The purpose of reunions

So later today and tomorrow, the class of 2006 at IIMB is going to have a reunion. Reactions to this have been mostly mixed. Some people have been excited about it for months together. Some have been dismissive, loathing the idea of meeting some people they used to know. Most have gone along with the flow, quietly registering and promising to turn up.

As I’ve dealt with people showing all these reactions, I was thinking of why reunions make sense. I had even tweeted this last year:

As the reunion has come closer, though, my views have become more nuanced. Yes, I’ve kept in touch with all those batchmates I’ve wanted to keep in touch with. However, transaction costs (have I told you I’m writing a book on that topic? Just wrapped up third draft) mean that it’s not been possible to meet many of them.

It is not feasible, for example, to schedule a trip all the way to London because a handful of people you want to meet live there. Nor is it possible that even if you visit Mumbai, regularly, you are able to put “gencu” with everyone you have intended to put gencu with.

And so it remains, that you keep putting off meeting those people you want to meet until a time when transaction costs are low enough for you to be able to meet.

There are transaction costs that operate in other ways as well – a scheduled bilateral meeting is a commitment to exclusively talk to each other for at least close to an hour. And sometimes when you want to meet someone for the purpose of catching up, you aren’t sure if you can spend an hour with them without either of you getting bored. And so you put off that gencu.

The beauty of a scheduled reunion is that it takes into account both these costs. Firstly, by ensuring a large number of people congregate at one place at one time, it amortises (among all the counterparties you meet) the cost of having travelled to the meeting. Secondly, given that there are so many people around there, you don’t have an obligation to talk to anyone beyond the time when it’s pleasant for both of you (sadly, IIMB has outlawed alcohol on campus during the last decade so “i’ll go get a refill” trick of walking away won’t work).

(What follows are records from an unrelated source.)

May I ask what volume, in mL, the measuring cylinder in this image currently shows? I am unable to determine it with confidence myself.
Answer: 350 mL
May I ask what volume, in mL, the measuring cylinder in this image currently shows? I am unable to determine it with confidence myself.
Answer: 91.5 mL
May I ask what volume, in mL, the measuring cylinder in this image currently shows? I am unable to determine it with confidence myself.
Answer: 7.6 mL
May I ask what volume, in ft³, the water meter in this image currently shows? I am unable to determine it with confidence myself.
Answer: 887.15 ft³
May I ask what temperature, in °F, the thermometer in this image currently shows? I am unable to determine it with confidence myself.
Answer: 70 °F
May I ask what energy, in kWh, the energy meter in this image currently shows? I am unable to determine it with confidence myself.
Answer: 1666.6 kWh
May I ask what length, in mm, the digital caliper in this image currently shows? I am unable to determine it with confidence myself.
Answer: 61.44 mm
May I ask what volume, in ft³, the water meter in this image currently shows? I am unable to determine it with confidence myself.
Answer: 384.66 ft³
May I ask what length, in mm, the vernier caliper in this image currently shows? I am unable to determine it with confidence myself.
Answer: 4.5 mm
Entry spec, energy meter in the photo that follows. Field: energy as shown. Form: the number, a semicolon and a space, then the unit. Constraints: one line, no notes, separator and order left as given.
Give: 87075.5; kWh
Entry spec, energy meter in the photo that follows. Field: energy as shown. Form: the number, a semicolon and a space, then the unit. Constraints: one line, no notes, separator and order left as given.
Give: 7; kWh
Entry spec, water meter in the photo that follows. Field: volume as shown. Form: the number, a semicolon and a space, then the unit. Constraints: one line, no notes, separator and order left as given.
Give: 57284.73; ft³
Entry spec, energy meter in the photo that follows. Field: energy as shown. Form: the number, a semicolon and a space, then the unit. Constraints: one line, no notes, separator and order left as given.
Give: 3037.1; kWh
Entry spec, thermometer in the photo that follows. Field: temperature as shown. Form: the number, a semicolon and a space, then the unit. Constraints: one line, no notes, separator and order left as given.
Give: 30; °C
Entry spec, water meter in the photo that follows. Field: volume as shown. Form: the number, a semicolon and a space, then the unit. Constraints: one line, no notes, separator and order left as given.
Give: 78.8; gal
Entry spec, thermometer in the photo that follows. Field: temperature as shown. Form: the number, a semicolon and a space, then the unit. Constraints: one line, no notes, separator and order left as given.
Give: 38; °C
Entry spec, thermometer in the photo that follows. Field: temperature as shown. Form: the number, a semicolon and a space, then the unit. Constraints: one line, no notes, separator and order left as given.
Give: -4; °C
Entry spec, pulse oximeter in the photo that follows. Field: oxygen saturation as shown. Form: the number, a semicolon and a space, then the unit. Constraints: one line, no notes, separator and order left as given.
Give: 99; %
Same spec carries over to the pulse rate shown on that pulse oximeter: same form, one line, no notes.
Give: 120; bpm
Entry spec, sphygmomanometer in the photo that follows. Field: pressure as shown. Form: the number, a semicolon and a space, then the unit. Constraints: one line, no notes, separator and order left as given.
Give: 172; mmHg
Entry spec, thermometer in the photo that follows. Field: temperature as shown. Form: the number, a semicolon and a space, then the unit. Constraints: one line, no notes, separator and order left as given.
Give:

The other great thing about a scheduled reunion (organised by the Alma Mater’s alumni office) is that it acts as what Thomas Schelling termed as “focal points“. Focal points are basically solutions to coordination games where each player plays in a natural or obvious way, expecting others to play the same way as well, so that they coordinate.

Now let’s say that the IIMB Class of 2006 decided to all meet sometime during the course of the year. Coordinating on a date would have been impossible, with any arbitrarily chosen date attracting too few people for network effects to take effect.

With the alumni office proposing a date and venue, it now becomes an “obvious solution” to everyone coming together and going through a process on that date (anchoring is also involved). People are willing to make the investment to meet on that date because they expect others to be there as well. So I’ve registered for this weekend’s event with the expectation that a large number of my batchmates would have done so as well, and each of them would have in turn registered for a similar reason.

Over the next couple of days I expect to spend a lot of time with people I’ve anyway been in touch with over the last 10 years. I might also spend a small amount of time with people I don’t really want to meet. But there is a large number of people I want to keep in touch with, but can’t due to transaction costs, and that is where I expect the reunion to add most value!